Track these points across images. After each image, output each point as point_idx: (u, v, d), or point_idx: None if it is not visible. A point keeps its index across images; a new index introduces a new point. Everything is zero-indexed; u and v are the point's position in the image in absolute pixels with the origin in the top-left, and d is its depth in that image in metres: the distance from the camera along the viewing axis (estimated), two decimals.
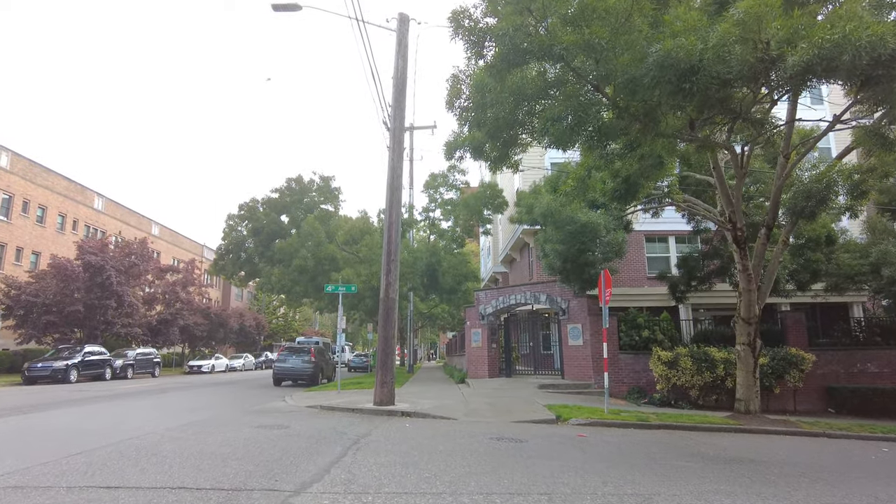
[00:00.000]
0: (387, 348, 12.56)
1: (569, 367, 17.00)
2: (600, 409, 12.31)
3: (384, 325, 12.66)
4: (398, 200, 13.25)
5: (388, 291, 12.75)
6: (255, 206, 23.82)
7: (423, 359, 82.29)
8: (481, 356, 19.23)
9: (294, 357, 22.21)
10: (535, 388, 16.01)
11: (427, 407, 12.32)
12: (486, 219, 24.37)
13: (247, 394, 18.28)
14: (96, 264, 29.05)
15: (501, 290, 19.25)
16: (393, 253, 12.93)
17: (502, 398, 14.05)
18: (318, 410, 12.68)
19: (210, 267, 25.60)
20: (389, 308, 12.68)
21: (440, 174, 24.71)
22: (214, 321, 44.66)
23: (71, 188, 38.53)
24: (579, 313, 16.81)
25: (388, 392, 12.43)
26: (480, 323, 19.47)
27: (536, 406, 12.69)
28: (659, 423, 11.20)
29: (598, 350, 16.45)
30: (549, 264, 14.48)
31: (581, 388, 16.17)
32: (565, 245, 13.63)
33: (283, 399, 15.20)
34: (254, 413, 12.11)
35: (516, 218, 17.80)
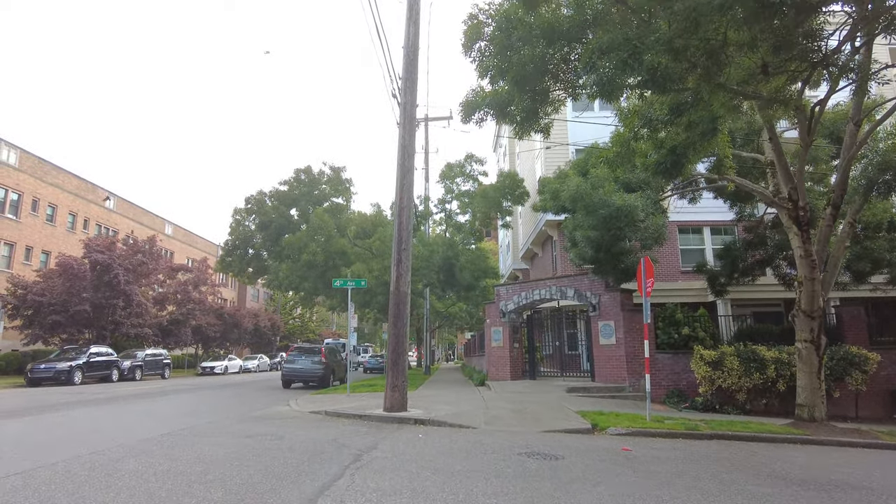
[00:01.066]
0: (398, 347, 11.19)
1: (600, 369, 15.46)
2: (641, 416, 10.80)
3: (395, 321, 11.30)
4: (410, 183, 11.88)
5: (399, 284, 11.38)
6: (263, 200, 22.68)
7: (440, 360, 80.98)
8: (503, 356, 17.77)
9: (304, 358, 20.98)
10: (562, 392, 14.51)
11: (443, 413, 10.92)
12: (507, 210, 22.88)
13: (252, 397, 17.08)
14: (103, 263, 28.23)
15: (524, 286, 17.77)
16: (404, 241, 11.57)
17: (527, 403, 12.58)
18: (322, 417, 11.36)
19: (216, 264, 24.50)
20: (400, 302, 11.31)
21: (457, 164, 23.31)
22: (228, 322, 43.82)
23: (81, 186, 37.96)
24: (611, 309, 15.27)
25: (400, 397, 11.05)
26: (501, 321, 18.01)
27: (567, 412, 11.21)
28: (711, 432, 9.66)
29: (632, 349, 14.91)
30: (580, 254, 12.98)
31: (614, 391, 14.63)
32: (598, 231, 12.13)
33: (288, 403, 13.93)
34: (251, 420, 10.83)
35: (540, 206, 16.33)
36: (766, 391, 13.38)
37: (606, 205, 12.15)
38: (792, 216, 10.31)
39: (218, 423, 10.32)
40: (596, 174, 12.75)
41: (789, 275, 17.00)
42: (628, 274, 13.52)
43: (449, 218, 23.88)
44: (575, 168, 14.06)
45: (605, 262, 12.99)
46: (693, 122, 8.97)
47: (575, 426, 9.77)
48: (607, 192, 12.31)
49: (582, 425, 9.84)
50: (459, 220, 24.06)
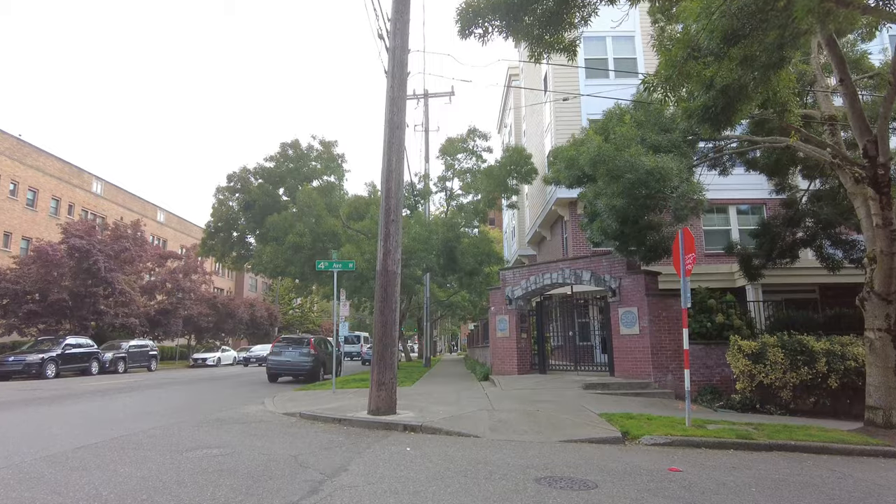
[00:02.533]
0: (385, 338, 9.33)
1: (620, 362, 13.58)
2: (677, 420, 8.94)
3: (382, 306, 9.42)
4: (399, 141, 9.95)
5: (387, 262, 9.50)
6: (247, 177, 20.77)
7: (443, 351, 79.30)
8: (509, 348, 15.90)
9: (291, 349, 19.18)
10: (578, 389, 12.65)
11: (439, 416, 9.06)
12: (513, 189, 20.94)
13: (229, 393, 15.31)
14: (82, 249, 26.45)
15: (533, 269, 15.86)
16: (393, 211, 9.67)
17: (540, 403, 10.72)
18: (295, 420, 9.55)
19: (198, 248, 22.68)
20: (388, 284, 9.43)
21: (458, 138, 21.31)
22: (222, 311, 42.12)
23: (65, 170, 36.15)
24: (634, 294, 13.36)
25: (387, 396, 9.20)
26: (507, 308, 16.13)
27: (589, 415, 9.34)
28: (768, 441, 7.78)
29: (658, 340, 13.02)
30: (601, 228, 11.05)
31: (637, 388, 12.76)
32: (624, 199, 10.19)
33: (263, 401, 12.13)
34: (209, 424, 9.03)
35: (551, 177, 14.38)
36: (815, 388, 11.52)
37: (634, 168, 10.21)
38: (868, 175, 8.34)
39: (168, 428, 8.51)
40: (621, 133, 10.80)
41: (833, 256, 15.07)
42: (657, 251, 11.60)
43: (450, 198, 21.92)
44: (597, 129, 12.08)
45: (631, 238, 11.06)
46: (749, 58, 7.03)
47: (602, 434, 7.91)
48: (634, 154, 10.36)
49: (610, 433, 7.97)
50: (462, 200, 22.14)
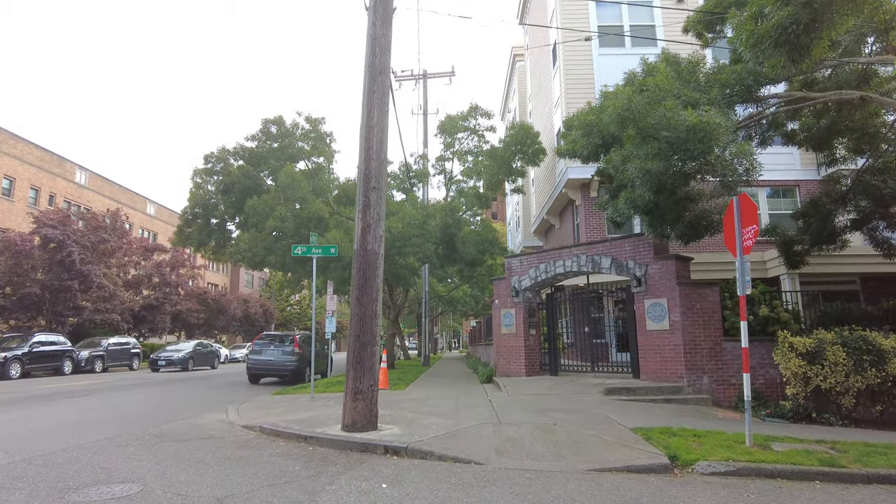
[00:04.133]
0: (363, 334, 7.42)
1: (647, 362, 11.66)
2: (731, 438, 7.08)
3: (359, 294, 7.52)
4: (383, 90, 8.02)
5: (366, 239, 7.59)
6: (226, 158, 18.82)
7: (443, 349, 77.33)
8: (516, 346, 13.99)
9: (273, 348, 17.31)
10: (598, 395, 10.74)
11: (432, 433, 7.15)
12: (518, 171, 18.98)
13: (199, 396, 13.47)
14: (55, 239, 24.59)
15: (543, 256, 13.92)
16: (374, 176, 7.76)
17: (556, 413, 8.82)
18: (253, 436, 7.67)
19: (173, 236, 20.82)
20: (368, 266, 7.54)
21: (459, 115, 19.32)
22: (212, 307, 40.32)
23: (46, 158, 34.28)
24: (663, 283, 11.44)
25: (366, 408, 7.30)
26: (514, 301, 14.21)
27: (619, 430, 7.44)
28: (865, 471, 5.88)
29: (693, 336, 11.10)
30: (630, 200, 9.08)
31: (668, 393, 10.85)
32: (661, 163, 8.24)
33: (227, 409, 10.25)
34: (142, 441, 7.17)
35: (565, 149, 12.45)
36: (884, 394, 9.62)
37: (672, 125, 8.27)
38: None
39: (84, 449, 6.65)
40: (655, 84, 8.85)
41: (890, 240, 13.13)
42: (696, 228, 9.68)
43: (450, 181, 19.93)
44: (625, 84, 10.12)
45: (667, 211, 9.12)
46: None
47: (642, 459, 6.01)
48: (670, 108, 8.42)
49: (652, 457, 6.07)
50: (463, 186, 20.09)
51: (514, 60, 32.05)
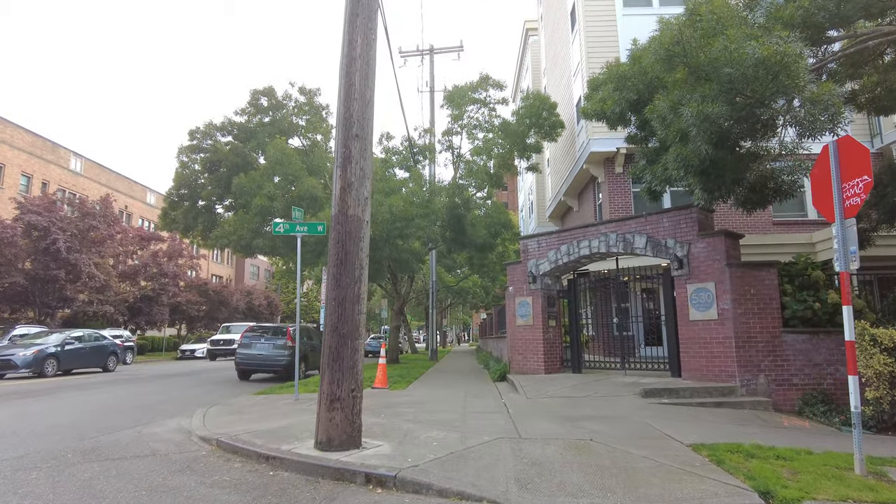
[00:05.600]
0: (342, 324, 5.73)
1: (690, 358, 9.87)
2: (824, 459, 5.35)
3: (337, 273, 5.82)
4: (368, 14, 6.27)
5: (346, 201, 5.89)
6: (213, 133, 17.14)
7: (453, 342, 75.71)
8: (533, 339, 12.26)
9: (263, 341, 15.72)
10: (635, 397, 9.00)
11: (431, 452, 5.45)
12: (533, 146, 17.15)
13: (174, 395, 11.90)
14: (40, 226, 23.18)
15: (565, 235, 12.14)
16: (357, 121, 6.04)
17: (588, 421, 7.10)
18: (205, 454, 6.03)
19: (158, 220, 19.25)
20: (348, 236, 5.84)
21: (467, 85, 17.47)
22: (214, 299, 38.92)
23: (38, 144, 32.93)
24: (709, 264, 9.64)
25: (345, 420, 5.61)
26: (530, 288, 12.46)
27: (676, 448, 5.70)
28: None
29: (746, 327, 9.30)
30: (680, 157, 7.24)
31: (717, 395, 9.08)
32: (724, 106, 6.43)
33: (193, 414, 8.62)
34: (63, 460, 5.58)
35: (591, 110, 10.64)
36: None
37: (736, 59, 6.45)
38: None
39: None
40: (712, 9, 7.01)
41: None
42: (762, 193, 7.87)
43: (458, 158, 18.10)
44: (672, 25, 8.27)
45: (727, 170, 7.28)
46: None
47: (723, 497, 4.27)
48: (733, 38, 6.60)
49: (738, 495, 4.34)
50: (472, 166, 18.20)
51: (526, 35, 30.12)
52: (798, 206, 16.13)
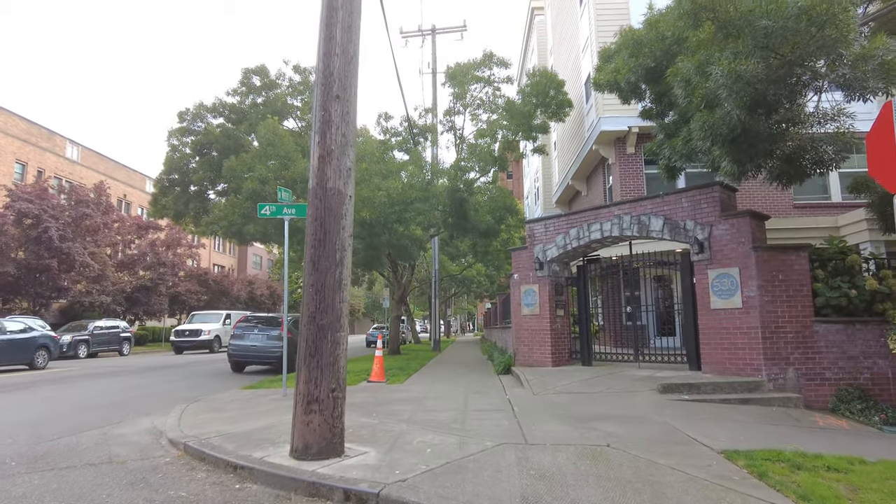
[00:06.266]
0: (320, 314, 4.97)
1: (711, 350, 9.08)
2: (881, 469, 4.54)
3: (315, 255, 5.07)
4: None
5: (325, 172, 5.12)
6: (203, 115, 16.35)
7: (457, 332, 75.04)
8: (539, 330, 11.49)
9: (257, 332, 15.02)
10: (652, 393, 8.24)
11: (423, 462, 4.71)
12: (540, 126, 16.28)
13: (158, 389, 11.24)
14: (31, 214, 22.54)
15: (574, 218, 11.33)
16: (338, 81, 5.25)
17: (603, 422, 6.36)
18: (171, 459, 5.35)
19: (149, 207, 18.55)
20: (329, 212, 5.07)
21: (471, 63, 16.58)
22: (214, 289, 38.33)
23: (32, 131, 32.25)
24: (733, 248, 8.82)
25: (325, 424, 4.87)
26: (537, 275, 11.68)
27: (706, 455, 4.94)
28: None
29: (774, 316, 8.51)
30: (707, 125, 6.38)
31: (742, 390, 8.30)
32: (760, 64, 5.58)
33: (170, 412, 7.92)
34: (4, 468, 4.85)
35: (604, 80, 9.77)
36: None
37: (773, 10, 5.59)
38: None
39: None
40: None
41: None
42: (799, 166, 7.01)
43: (461, 140, 17.22)
44: None
45: (760, 139, 6.43)
46: None
47: None
48: None
49: None
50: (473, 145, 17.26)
51: (532, 15, 29.07)
52: (820, 189, 15.23)
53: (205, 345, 25.90)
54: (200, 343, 25.79)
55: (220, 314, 28.39)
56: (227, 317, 27.94)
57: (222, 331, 26.53)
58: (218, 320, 27.43)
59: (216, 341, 26.27)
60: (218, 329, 26.65)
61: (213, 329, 26.42)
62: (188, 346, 25.81)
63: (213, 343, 26.13)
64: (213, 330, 26.37)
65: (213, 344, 26.06)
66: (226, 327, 26.68)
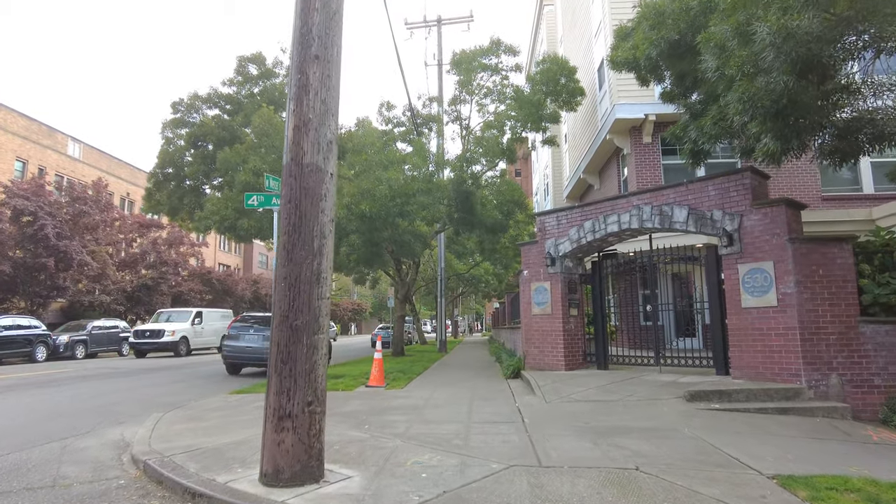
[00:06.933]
0: (294, 312, 4.19)
1: (742, 352, 8.21)
2: None
3: (290, 242, 4.28)
4: None
5: (301, 146, 4.33)
6: (197, 105, 15.70)
7: (465, 332, 74.14)
8: (551, 331, 10.66)
9: (252, 332, 14.30)
10: (678, 401, 7.40)
11: (416, 490, 3.91)
12: (550, 115, 15.43)
13: (141, 394, 10.52)
14: (27, 211, 22.00)
15: (588, 210, 10.49)
16: (316, 37, 4.47)
17: (627, 438, 5.54)
18: (127, 482, 4.58)
19: (143, 202, 17.88)
20: (305, 193, 4.29)
21: (477, 50, 15.74)
22: (218, 288, 37.78)
23: (33, 129, 31.80)
24: (767, 240, 7.96)
25: (299, 444, 4.07)
26: (548, 272, 10.85)
27: (756, 483, 4.11)
28: None
29: (814, 315, 7.64)
30: (747, 95, 5.53)
31: (779, 397, 7.44)
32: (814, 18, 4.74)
33: (146, 419, 7.18)
34: None
35: (622, 58, 8.93)
36: None
37: None
38: None
39: None
40: None
41: None
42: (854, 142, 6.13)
43: (467, 132, 16.34)
44: None
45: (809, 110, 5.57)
46: None
47: None
48: None
49: None
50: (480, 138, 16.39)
51: (541, 6, 28.23)
52: (851, 180, 14.29)
53: (168, 347, 22.48)
54: (163, 345, 22.36)
55: (188, 312, 24.83)
56: (198, 315, 24.73)
57: (190, 331, 23.62)
58: (186, 319, 24.02)
59: (182, 343, 23.06)
60: (185, 329, 23.35)
61: (179, 329, 23.04)
62: (150, 349, 22.50)
63: (179, 345, 22.79)
64: (179, 330, 23.00)
65: (178, 346, 22.73)
66: (195, 327, 23.98)
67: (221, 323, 25.14)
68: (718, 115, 7.06)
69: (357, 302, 77.49)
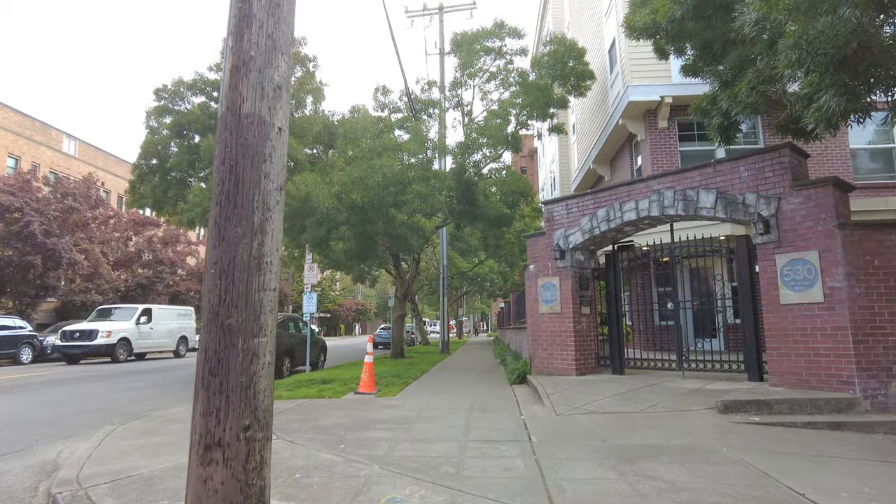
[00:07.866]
0: (228, 309, 3.15)
1: (780, 357, 7.15)
2: None
3: (223, 215, 3.25)
4: None
5: (239, 92, 3.31)
6: (182, 92, 14.77)
7: (470, 332, 73.03)
8: (561, 331, 9.61)
9: None
10: (710, 413, 6.35)
11: None
12: (557, 99, 14.39)
13: (111, 401, 9.61)
14: (12, 208, 21.17)
15: (602, 196, 9.42)
16: None
17: (656, 462, 4.52)
18: None
19: (127, 196, 16.96)
20: (242, 151, 3.26)
21: (479, 31, 14.70)
22: None
23: (26, 124, 31.04)
24: (810, 227, 6.91)
25: (232, 481, 3.04)
26: (557, 266, 9.80)
27: None
28: None
29: (868, 312, 6.58)
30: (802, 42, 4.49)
31: (829, 409, 6.39)
32: None
33: (95, 435, 6.22)
34: None
35: (642, 23, 7.89)
36: None
37: None
38: None
39: None
40: None
41: None
42: None
43: (469, 120, 15.31)
44: None
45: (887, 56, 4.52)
46: None
47: None
48: None
49: None
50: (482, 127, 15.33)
51: None
52: (886, 167, 13.18)
53: (101, 351, 18.66)
54: (94, 349, 18.49)
55: (133, 309, 20.93)
56: (145, 313, 20.86)
57: (133, 332, 19.90)
58: (129, 317, 20.20)
59: (122, 346, 19.27)
60: (125, 330, 19.56)
61: (118, 329, 19.27)
62: (82, 354, 18.59)
63: (117, 349, 19.00)
64: (118, 331, 19.21)
65: (115, 350, 18.91)
66: (140, 327, 20.32)
67: (177, 322, 22.74)
68: (756, 80, 6.00)
69: (361, 302, 76.76)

■ **Description of the task**: Take the lines from the start of the material to the line with "13: (247, 394, 18.28)", both included, and transcribe them exactly without the pictures.

■ **Task result**:
Track these points across images. After each image, output each point as point_idx: (u, v, d), or point_idx: None if it is not visible. A point keeps its index across images; a new index introduces a new point. Everything is zero-indexed; u and v are the point's position in the image in absolute pixels with the origin in the top-left, and d is its depth in that image in metres: the distance from the camera along the viewing axis (estimated), two decimals.
[00:00.000]
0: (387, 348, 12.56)
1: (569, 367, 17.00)
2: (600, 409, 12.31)
3: (384, 325, 12.66)
4: (398, 200, 13.25)
5: (388, 291, 12.75)
6: (255, 206, 23.82)
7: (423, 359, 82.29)
8: (481, 356, 19.23)
9: (294, 357, 22.21)
10: (535, 388, 16.01)
11: (427, 407, 12.32)
12: (486, 219, 24.37)
13: (247, 394, 18.28)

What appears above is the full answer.